One of the lessons I’ve learned during my time as a Film major that reality television surged in popularity because of how relatively inexpensive it was to make compared to scripted shows. I remembered discussing the target demographics and the history of these shows.

And now it looks like it may be dying out.

According to Bloomberg, viewership for reality TV is dropping while streaming websites such as Netflix and Amazon Prime are opting for more original scripted shows and dumping reality shows. You could make the argument that it’s because reality shows inherently have a short shelf life but the fact they are opting to spending more money on scripted shows is what made me raise an eyebrow.

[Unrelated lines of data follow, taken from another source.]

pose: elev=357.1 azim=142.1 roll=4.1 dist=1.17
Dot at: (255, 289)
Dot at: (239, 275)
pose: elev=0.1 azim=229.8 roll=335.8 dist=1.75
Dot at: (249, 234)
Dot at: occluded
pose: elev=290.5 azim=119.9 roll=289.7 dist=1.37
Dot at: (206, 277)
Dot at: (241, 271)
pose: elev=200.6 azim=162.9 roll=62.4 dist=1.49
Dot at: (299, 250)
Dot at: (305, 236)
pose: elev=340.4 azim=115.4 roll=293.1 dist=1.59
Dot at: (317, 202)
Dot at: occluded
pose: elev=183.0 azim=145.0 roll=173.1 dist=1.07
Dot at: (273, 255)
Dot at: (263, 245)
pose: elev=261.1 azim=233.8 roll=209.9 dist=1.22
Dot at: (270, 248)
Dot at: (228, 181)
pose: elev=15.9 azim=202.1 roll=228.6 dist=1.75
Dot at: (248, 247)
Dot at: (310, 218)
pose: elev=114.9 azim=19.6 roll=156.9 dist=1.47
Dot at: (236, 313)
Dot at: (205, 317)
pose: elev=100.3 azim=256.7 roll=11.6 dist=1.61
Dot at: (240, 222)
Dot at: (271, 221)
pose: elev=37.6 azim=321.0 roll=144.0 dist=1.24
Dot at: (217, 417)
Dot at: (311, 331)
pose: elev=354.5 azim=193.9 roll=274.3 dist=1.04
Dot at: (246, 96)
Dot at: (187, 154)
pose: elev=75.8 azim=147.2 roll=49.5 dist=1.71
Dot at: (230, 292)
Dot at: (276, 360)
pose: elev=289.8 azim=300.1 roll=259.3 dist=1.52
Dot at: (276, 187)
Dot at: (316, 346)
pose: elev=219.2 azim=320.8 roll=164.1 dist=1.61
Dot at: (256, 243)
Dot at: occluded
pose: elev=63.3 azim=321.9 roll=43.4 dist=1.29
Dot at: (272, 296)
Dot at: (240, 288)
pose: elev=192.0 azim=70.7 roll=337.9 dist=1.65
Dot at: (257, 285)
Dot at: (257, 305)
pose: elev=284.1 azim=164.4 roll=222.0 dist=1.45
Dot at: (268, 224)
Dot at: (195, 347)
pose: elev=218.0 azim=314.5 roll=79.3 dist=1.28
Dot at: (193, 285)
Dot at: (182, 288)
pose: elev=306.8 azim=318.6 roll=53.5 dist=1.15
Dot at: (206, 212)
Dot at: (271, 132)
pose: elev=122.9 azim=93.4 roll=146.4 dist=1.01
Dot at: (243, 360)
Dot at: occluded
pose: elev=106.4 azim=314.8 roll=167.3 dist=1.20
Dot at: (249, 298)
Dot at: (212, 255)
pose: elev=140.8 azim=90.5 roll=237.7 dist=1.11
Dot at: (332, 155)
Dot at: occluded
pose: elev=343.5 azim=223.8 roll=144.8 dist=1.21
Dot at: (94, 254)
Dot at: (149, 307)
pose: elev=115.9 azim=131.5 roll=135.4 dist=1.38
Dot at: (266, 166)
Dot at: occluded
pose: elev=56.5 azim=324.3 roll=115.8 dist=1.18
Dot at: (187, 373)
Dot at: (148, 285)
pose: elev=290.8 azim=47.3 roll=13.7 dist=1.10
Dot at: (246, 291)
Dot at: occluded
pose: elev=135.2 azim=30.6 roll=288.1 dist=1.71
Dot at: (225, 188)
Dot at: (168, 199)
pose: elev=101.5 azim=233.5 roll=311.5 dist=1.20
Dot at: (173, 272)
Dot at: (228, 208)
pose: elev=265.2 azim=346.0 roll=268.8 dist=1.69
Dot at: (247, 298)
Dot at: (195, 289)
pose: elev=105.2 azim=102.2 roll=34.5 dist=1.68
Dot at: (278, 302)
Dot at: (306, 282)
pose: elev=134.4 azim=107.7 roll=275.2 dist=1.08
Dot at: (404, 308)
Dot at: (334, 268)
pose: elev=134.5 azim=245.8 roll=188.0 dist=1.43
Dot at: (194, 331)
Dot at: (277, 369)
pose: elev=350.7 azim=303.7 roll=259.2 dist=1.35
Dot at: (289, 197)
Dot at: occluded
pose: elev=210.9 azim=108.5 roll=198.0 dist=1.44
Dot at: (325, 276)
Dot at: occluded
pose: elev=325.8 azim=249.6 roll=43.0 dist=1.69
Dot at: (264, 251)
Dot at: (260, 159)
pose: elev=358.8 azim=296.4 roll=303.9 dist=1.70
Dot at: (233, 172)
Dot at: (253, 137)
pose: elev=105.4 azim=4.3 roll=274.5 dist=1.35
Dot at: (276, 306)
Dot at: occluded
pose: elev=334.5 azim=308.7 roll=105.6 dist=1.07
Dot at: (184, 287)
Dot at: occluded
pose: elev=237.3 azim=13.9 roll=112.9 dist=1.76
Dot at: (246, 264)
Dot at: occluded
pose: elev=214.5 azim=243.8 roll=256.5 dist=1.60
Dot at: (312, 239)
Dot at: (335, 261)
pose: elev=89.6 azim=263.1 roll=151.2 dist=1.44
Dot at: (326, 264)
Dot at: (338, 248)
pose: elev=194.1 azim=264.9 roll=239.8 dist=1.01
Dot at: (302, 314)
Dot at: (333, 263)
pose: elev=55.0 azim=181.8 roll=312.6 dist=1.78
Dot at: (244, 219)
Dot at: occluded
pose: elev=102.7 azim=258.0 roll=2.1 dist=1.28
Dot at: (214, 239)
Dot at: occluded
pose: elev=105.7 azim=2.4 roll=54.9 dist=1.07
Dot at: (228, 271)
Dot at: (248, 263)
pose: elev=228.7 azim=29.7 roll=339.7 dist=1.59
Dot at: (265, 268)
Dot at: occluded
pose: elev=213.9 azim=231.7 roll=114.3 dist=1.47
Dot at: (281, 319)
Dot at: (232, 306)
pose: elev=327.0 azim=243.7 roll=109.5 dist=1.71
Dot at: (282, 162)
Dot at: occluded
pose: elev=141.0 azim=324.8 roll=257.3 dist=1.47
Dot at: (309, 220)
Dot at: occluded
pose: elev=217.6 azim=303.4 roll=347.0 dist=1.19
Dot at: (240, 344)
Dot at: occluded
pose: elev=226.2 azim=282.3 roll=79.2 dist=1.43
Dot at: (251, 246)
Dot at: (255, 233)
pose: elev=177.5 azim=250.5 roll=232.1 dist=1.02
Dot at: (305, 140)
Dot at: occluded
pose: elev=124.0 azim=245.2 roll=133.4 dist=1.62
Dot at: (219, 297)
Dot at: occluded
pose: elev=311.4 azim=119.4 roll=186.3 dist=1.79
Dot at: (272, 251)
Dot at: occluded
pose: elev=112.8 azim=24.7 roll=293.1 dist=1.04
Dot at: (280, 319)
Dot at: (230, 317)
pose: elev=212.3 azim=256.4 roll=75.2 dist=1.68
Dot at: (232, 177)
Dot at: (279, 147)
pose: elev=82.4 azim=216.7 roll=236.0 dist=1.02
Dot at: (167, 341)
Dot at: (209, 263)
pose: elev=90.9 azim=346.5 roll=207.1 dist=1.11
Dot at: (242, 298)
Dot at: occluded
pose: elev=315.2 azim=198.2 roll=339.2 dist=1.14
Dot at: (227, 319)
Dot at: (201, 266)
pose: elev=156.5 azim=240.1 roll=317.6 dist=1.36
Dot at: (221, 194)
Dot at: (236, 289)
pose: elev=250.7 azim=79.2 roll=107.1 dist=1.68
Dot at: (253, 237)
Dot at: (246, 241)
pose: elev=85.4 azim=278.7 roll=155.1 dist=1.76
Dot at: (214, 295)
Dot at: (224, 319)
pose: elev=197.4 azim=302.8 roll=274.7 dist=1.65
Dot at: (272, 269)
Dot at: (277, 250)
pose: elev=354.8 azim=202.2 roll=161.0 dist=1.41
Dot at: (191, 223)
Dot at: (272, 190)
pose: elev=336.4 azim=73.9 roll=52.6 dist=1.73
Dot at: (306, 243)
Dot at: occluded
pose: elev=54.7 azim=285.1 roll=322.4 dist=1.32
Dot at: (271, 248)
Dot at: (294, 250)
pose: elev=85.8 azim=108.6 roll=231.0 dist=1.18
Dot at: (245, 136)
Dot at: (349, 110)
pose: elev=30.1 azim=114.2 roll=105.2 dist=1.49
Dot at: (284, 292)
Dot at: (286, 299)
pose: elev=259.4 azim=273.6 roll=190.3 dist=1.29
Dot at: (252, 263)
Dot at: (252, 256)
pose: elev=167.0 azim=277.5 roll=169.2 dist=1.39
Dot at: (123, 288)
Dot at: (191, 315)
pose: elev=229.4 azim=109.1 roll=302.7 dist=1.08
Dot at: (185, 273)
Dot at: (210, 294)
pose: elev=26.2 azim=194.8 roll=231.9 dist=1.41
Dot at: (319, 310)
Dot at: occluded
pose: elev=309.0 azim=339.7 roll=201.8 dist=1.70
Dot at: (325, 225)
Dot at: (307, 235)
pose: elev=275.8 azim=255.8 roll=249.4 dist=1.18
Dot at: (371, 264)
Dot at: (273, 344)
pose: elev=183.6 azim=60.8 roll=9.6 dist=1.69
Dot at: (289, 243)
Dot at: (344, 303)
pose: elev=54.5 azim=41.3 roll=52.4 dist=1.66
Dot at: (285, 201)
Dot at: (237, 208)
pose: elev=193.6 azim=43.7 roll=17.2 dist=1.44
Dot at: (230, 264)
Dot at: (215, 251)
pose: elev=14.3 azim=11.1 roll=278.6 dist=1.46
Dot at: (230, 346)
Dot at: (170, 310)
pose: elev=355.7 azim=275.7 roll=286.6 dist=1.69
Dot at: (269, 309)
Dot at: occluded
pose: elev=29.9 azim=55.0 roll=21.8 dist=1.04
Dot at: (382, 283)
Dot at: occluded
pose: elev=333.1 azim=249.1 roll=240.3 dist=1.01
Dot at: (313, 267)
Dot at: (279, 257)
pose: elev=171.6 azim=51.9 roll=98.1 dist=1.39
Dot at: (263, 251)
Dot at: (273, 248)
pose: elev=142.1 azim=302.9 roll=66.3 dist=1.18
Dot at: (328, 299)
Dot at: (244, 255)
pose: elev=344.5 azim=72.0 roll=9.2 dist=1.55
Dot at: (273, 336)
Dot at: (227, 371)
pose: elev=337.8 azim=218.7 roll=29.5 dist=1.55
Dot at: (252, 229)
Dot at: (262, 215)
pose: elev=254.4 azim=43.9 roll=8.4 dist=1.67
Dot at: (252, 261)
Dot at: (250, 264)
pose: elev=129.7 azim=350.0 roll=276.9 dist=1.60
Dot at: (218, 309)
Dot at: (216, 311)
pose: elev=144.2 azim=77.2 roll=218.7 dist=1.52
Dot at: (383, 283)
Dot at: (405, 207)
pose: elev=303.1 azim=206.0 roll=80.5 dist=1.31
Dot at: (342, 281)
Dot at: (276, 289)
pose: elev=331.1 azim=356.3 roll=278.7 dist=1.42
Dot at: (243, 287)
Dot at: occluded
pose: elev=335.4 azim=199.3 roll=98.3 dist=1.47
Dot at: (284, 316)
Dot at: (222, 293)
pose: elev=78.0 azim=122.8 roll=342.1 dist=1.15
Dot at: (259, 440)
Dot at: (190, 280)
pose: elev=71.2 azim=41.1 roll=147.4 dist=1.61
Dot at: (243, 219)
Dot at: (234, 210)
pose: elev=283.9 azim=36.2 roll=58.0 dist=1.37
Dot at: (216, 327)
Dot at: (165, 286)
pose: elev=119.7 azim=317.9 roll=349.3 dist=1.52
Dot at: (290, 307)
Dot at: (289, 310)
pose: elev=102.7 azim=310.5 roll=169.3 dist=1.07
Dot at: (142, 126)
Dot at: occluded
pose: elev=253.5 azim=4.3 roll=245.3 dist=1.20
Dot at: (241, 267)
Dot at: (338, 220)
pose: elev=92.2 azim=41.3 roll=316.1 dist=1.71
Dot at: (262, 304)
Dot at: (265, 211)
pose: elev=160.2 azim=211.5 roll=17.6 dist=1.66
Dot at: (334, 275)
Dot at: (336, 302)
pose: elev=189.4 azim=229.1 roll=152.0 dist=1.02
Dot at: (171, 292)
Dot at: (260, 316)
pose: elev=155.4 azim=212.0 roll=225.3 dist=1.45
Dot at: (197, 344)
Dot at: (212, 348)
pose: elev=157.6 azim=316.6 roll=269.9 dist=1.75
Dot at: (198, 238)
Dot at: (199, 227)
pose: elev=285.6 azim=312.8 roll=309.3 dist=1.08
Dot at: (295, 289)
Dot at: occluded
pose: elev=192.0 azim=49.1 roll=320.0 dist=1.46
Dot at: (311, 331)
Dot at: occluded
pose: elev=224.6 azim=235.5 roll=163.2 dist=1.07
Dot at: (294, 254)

Now I honestly don’t believe reality TV will completely die out. Contrary to some conventional thoughts reality TV has been around since the 1970s with one of the shows being An American Family that revolved around a real family. The fascination with other people’s lives, be it the upper class of The Kardashians or the lower to middle class of Honey Boo Boo, will never leave completely leave our society. I do however believe that it won’t dominate the pop culture scene and people are losing interest as scripted shows are easily accessible in terms of money and time. If anything, it won’t be considered the guaranteed money maker that it once was in the 2000s.

So the next question is can reality TV be saved? (Some would ask if it should even be saved)

What can change is going back to the core idea of An American Family and even the first season of The Real World and return to a more documentary type lifestyle. Reality TV was novel because it (seemed) to be real and the people were not the polished and primped celebrities but real people with real issues. For some, the genre has slowly turned towards becoming a jumping board into fame and creating situations for drama that it almost seems like a farce to call it reality. It has become a brand rather than a true look into people’s lives.

This could also save reality TV from a shorter shelf life. If presented as a moment of recorded history for future generations or be unflinching in its honest presentation of people and events like other documentaries perhaps the value would rise.

Or maybe we should treat them like vlogs. Just have a camera and a person recording themselves and go on with out lives.